Male Cues That Chemically Trigger “Shining Halos”

  • Strong, tall, muscular physique
  • Well put together outer package (depending on the sub-group this package may be disordered, garish, and chaotic)
  • Apparently capable and competent
  • Self-contained, independent (in some sub-groups defiant)
  • Take charge confident style
  • Fearless attitude, gutsy
  • Worldly, street wise attitude
  • Financially competent demeanor
  • Busy, self-involved ways of being
  • Elusive and unavailable
  • Emotionally detached
  • Wide-spread, large masculine gestures
  • Quiet, non-emotive presence
  • Serious, self-imploded style


It takes years, sometimes decades, of personal work for Shambhala students to counteract the mind dulling effects of their genetic dowry, especially when it comes to their socially acquired fears of aging. It takes years of proactive commitment to be able to look clear-eyed at the irreplaceable advantages of maturity. Shambhala students work long and hard de-programming themselves from the commercial yardsticks of personal measurement until they no longer fear the skin loosening its hold on their bodies. But, in time, Shambhala students are freed up to move with a grace that only comes with the seasoning of experience. As they learn to celebrate maturity and wisdom their walk is smooth and sure footed. Their arms are fluid as they swing in an easy, familiar rhythm with the movements of their legs. There is a harmony and union between the parts of the body that are never present in youth. Not even the gifted young athlete has this synchrony with Self and surroundings.

Watch my seventy-five-year-old Shambhala Master sitting comfortably on a pillow on the floor. He pulls his knees up to his chest and wraps his arms full around his shins. His hands rest calmly on his upper arms. He talks quietly, serenely about the importance of knowing what others expect of us, and then, he tells me, “But it's more important to do what you must do for yourself.” Watch him and you will see a grace, synchrony, and unity of mind, body and spirit that lends depth and credibility to his statements. His voice is quietly assured. His eyes are steady and penetrating. His gestures affirming. His wealth of experience makes his words powerfully affecting. These same words, sincerely and even eloquently spoken by a young man in his twenties, may articulately express his own personal convictions. His words may ring true, but they are not personally empowering. Whereas, words from a revered elder give us permission to do what our hearts are commanding us to do.

I was frequently touched by the wisdom of my grandmother at eighty as we sat cross-legged on her living room floor.

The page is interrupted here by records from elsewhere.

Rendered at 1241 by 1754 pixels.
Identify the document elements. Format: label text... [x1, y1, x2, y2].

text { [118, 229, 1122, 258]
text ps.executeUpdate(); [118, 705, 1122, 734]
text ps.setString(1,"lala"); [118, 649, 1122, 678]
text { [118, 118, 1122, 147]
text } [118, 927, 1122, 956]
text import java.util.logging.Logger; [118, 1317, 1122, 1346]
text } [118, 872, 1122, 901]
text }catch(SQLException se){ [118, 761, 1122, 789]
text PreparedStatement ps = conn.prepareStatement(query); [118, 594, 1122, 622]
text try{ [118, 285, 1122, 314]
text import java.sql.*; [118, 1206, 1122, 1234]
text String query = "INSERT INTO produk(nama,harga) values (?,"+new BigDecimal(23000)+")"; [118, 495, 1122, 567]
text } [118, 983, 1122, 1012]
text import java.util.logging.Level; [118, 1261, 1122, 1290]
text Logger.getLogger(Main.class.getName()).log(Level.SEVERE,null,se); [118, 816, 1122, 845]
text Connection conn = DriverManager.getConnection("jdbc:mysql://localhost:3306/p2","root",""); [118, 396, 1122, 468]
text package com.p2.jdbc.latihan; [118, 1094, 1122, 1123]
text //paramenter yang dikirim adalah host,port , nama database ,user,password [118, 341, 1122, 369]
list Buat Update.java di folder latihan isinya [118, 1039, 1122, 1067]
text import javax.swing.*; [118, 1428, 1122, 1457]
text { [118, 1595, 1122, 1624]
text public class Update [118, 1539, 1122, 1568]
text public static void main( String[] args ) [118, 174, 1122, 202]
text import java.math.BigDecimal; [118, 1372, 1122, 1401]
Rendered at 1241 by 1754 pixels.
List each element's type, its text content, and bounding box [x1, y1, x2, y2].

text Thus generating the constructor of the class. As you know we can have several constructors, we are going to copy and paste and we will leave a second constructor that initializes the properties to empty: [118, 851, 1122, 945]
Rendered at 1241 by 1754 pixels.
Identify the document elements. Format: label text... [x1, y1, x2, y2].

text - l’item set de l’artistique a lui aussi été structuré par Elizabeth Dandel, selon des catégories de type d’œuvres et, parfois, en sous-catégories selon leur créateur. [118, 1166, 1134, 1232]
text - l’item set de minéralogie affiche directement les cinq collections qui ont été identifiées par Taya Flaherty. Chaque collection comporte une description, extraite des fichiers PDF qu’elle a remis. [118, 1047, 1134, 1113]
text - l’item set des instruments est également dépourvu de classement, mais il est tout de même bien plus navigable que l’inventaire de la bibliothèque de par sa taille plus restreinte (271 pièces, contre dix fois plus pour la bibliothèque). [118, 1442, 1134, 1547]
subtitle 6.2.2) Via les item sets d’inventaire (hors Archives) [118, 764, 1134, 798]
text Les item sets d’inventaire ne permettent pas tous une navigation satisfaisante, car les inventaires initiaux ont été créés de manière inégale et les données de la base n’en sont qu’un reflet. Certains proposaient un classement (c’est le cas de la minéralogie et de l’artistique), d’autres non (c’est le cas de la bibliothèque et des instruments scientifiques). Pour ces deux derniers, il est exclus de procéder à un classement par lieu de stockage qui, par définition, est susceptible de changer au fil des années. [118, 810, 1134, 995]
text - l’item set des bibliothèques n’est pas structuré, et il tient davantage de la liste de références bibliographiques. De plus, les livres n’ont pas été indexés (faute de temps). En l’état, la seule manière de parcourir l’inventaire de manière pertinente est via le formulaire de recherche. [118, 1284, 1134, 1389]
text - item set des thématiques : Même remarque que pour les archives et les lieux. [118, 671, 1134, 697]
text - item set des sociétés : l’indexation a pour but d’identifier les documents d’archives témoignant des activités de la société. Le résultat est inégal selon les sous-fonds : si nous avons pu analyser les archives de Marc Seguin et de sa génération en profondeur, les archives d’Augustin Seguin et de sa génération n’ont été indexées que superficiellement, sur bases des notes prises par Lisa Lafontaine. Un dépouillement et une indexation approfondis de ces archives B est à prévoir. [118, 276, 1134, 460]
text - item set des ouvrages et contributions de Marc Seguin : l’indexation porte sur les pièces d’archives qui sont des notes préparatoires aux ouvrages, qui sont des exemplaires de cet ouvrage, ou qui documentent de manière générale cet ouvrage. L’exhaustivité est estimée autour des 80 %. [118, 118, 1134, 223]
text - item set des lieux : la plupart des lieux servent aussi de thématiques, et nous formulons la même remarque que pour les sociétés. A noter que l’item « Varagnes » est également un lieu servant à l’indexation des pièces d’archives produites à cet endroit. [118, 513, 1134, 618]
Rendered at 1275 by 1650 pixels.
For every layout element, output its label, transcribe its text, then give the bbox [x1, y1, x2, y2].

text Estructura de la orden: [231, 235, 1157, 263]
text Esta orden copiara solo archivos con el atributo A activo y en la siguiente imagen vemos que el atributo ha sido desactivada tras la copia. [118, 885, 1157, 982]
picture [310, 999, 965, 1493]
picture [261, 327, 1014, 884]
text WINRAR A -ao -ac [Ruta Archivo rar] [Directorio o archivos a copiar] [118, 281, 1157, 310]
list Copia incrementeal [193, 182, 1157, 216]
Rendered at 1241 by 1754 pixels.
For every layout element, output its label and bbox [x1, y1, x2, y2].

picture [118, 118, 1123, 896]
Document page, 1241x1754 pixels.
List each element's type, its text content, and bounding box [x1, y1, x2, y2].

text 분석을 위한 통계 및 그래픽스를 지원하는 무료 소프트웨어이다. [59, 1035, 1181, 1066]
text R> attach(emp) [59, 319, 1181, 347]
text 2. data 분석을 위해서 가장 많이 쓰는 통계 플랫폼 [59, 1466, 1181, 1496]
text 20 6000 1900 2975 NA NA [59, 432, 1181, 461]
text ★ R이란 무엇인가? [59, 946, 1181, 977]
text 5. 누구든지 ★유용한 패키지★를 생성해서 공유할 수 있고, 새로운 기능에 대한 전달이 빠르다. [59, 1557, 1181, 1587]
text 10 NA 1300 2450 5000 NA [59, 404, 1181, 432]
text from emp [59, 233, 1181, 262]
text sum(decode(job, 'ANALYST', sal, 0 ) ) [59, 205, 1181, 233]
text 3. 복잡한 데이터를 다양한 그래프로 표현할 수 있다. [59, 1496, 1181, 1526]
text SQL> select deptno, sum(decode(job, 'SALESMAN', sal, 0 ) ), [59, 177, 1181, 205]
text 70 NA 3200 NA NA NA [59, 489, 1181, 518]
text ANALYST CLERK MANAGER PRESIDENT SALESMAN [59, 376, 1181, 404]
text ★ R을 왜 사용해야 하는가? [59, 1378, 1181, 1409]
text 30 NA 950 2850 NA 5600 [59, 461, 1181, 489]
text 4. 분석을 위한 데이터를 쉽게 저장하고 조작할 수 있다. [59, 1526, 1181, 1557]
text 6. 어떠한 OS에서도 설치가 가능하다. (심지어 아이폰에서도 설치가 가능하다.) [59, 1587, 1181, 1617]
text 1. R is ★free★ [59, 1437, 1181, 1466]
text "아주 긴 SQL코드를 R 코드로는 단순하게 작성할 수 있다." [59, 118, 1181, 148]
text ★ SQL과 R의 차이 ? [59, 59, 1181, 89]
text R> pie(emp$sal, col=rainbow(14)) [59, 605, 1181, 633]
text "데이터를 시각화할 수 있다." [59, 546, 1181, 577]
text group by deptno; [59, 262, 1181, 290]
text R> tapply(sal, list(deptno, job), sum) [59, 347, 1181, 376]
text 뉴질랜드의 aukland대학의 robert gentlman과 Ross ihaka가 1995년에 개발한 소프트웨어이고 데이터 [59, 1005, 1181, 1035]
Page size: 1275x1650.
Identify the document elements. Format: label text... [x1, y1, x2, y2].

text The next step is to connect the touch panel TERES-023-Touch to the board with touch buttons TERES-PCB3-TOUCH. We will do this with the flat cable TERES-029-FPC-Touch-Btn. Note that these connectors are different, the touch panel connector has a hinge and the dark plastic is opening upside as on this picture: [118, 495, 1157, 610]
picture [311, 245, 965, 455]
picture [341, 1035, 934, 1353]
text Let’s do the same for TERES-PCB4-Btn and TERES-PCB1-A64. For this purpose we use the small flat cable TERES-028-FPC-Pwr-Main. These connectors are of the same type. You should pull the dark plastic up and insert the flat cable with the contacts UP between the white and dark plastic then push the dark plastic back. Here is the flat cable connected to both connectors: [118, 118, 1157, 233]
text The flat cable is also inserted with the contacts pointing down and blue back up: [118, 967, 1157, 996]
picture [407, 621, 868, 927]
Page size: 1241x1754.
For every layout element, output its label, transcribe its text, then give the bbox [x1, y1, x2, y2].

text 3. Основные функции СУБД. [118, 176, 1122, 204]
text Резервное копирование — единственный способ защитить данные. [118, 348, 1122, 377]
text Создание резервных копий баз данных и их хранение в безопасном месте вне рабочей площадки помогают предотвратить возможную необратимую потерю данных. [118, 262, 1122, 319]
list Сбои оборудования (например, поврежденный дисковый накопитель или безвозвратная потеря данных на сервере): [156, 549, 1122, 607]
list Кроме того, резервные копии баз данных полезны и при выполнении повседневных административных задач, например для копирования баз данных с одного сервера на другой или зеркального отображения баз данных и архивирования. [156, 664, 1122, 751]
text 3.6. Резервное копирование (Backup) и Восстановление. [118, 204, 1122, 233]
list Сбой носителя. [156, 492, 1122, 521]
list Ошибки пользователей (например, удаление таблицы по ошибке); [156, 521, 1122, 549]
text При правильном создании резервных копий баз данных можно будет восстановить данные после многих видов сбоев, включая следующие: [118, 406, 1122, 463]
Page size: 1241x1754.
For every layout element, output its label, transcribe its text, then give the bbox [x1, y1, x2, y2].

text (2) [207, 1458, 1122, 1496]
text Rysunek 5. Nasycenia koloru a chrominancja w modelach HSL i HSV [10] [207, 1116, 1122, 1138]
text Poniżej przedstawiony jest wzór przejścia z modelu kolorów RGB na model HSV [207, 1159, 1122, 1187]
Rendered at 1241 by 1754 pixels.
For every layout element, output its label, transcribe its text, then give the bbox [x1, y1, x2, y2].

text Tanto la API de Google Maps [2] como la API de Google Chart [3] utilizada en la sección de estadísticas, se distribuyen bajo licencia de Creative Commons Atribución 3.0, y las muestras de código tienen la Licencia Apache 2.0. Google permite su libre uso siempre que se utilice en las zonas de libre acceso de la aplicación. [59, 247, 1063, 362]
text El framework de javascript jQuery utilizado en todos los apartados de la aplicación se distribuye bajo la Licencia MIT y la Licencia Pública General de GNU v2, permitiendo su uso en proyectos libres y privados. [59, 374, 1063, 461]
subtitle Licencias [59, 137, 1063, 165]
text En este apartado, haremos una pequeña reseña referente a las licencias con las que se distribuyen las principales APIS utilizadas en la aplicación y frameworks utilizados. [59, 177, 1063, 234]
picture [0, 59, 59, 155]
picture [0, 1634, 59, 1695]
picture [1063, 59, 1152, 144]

One time, I remember it clearly even now, she cautioned me about caring too much about what I think others are thinking. “You can’t control what others are thinking. You can’t control the conclusions they draw. It is more important,” she counseled, “to do what you know feels right to you.” Then she challenged me to our game of getting up off the floor, our legs still crossed underneath us, without using our hands. We both succeeded. But she did it with a familiarity, an ease, and a competence that reminded me I may be a talented athlete, but still an awkward youth.

I watch the teenage son of one of my students. His eyes envy the smooth and effortless way his father lifts a heavy plank of wood. I hear the awe in my teenage black belt nephew’s voice as I out maneuver him when we are working out, “Well, you are older than me, ” he concludes.

Youths, who grow up with wise, competent, nurturing, and trusted adults, admire age and experience. Adults, who have cleared their minds of the socially acquired distortions of youth-worshipping cultures, value the wisdom of elders.

*The word “Called,” is spelled with a bold capital “C.” The Shambhala Master uses bold capitals when referring to the primal, Core, spiritual essence of a word, as opposed to the conventional understanding of the word. Please consult the Master’s Glossary for the definition of this and other unfamiliar terms.